§ **What this task involves**: Copy nothing from the entries below except the lines from the one containing "estrategias adicionales para manejar la ira." through the one containing "más compasión y menos juicio.", and copy those exactly.

(Records shown Opens)

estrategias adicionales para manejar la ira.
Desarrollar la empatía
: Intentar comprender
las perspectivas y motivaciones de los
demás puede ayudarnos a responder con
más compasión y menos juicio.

(Records shown Closes)
(Records shown Opens)

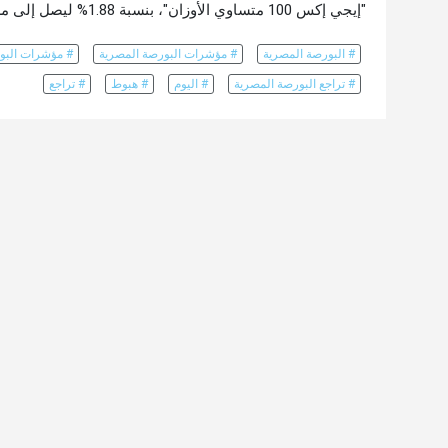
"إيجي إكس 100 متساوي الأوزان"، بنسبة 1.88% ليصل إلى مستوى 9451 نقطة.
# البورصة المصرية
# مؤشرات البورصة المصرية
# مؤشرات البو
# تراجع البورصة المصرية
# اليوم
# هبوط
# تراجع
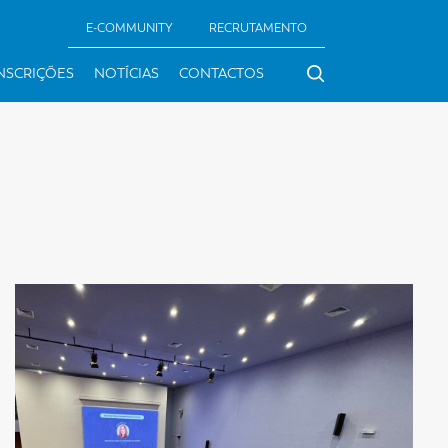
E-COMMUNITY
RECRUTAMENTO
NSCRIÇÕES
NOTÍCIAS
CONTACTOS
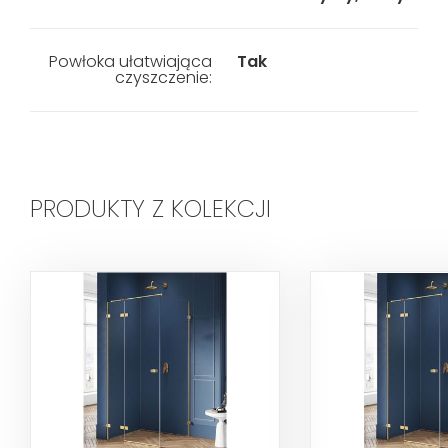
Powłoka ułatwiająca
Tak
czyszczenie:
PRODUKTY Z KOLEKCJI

(Records shown Closes)

§ **Response below**:
estrategias adicionales para manejar la ira.
Desarrollar la empatía
: Intentar comprender
las perspectivas y motivaciones de los
demás puede ayudarnos a responder con
más compasión y menos juicio.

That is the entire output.